Australian authorities say the worst of the deadly wildfire season over, telling thousands it is now safe to return.
Australia says worst of fires over
Australian authorities today declared the worst of the deadly wildfire season over, telling thousands of people who fled their homes it was safe to return. Fire-fighting authorities began scaling back their operations after cooling rains fell almost a month after a savage firestorm swept through Australia's south-east, killing 210 people. "We see a very bright light at the end of the tunnel now," said Victoria state's emergency services commissioner Bruce Esplin.
"There's an opportunity for the communities of Victoria to start their process of grieving, start their process of rebuilding, without the ever-present threat of fire," he said. The search for bodies would continue for another three weeks, but the rain had greatly reduced the fire threat and Mr Esplin said it was time for firefighters from overseas and other states to return home. An estimated 10,000 people were displaced by the fires, which razed more than 2,000 homes.

_Set problem 1_
Answer these from the wildfire report:
(a) How many people did the firestorm kill?
(b) What position does Bruce Esplin hold?
(c) How many homes did the fires raze?
_Set problem 2_
Return the wildfire report word for word, beginning at the words "Australian authorities say" and stopping after "commissioner Bruce Esplin.".

_Raw data_

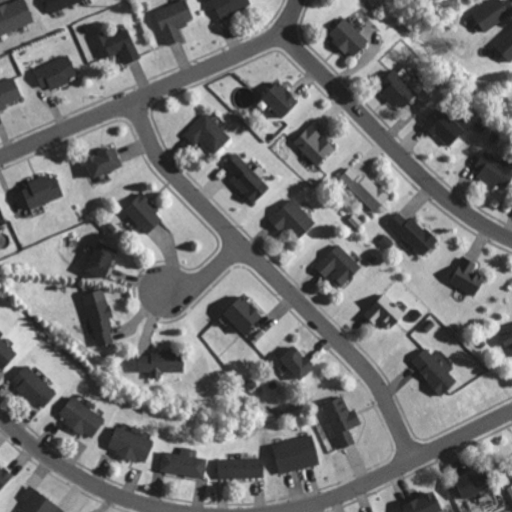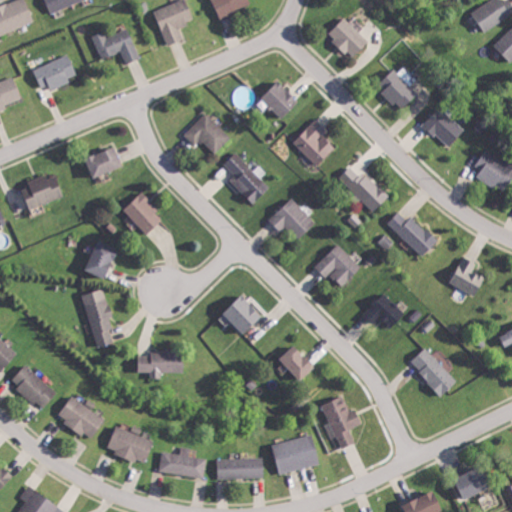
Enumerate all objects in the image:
building: (60, 4)
building: (231, 6)
building: (493, 13)
building: (15, 16)
building: (175, 19)
building: (349, 37)
building: (506, 44)
building: (118, 45)
building: (57, 72)
building: (401, 87)
building: (9, 93)
building: (243, 97)
building: (282, 99)
building: (445, 126)
building: (209, 133)
building: (316, 142)
road: (387, 142)
building: (106, 162)
building: (495, 170)
building: (364, 188)
building: (44, 191)
building: (1, 213)
building: (145, 213)
building: (294, 219)
building: (414, 233)
building: (103, 259)
building: (339, 265)
road: (205, 276)
building: (468, 276)
road: (272, 277)
building: (386, 311)
building: (244, 314)
building: (100, 316)
building: (507, 337)
building: (7, 353)
building: (162, 362)
building: (299, 362)
building: (434, 371)
building: (34, 386)
building: (82, 416)
building: (343, 421)
road: (7, 422)
building: (131, 444)
building: (296, 453)
building: (183, 463)
building: (241, 468)
building: (4, 476)
building: (476, 481)
building: (38, 502)
building: (426, 504)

_Correct answer 1_
(a) 210 people
(b) Victoria state's emergency services commissioner
(c) More than 2,000

_Correct answer 2_
Australian authorities say the worst of the deadly wildfire season over, telling thousands it is now safe to return.
Australia says worst of fires over
Australian authorities today declared the worst of the deadly wildfire season over, telling thousands of people who fled their homes it was safe to return. Fire-fighting authorities began scaling back their operations after cooling rains fell almost a month after a savage firestorm swept through Australia's south-east, killing 210 people. "We see a very bright light at the end of the tunnel now," said Victoria state's emergency services commissioner Bruce Esplin.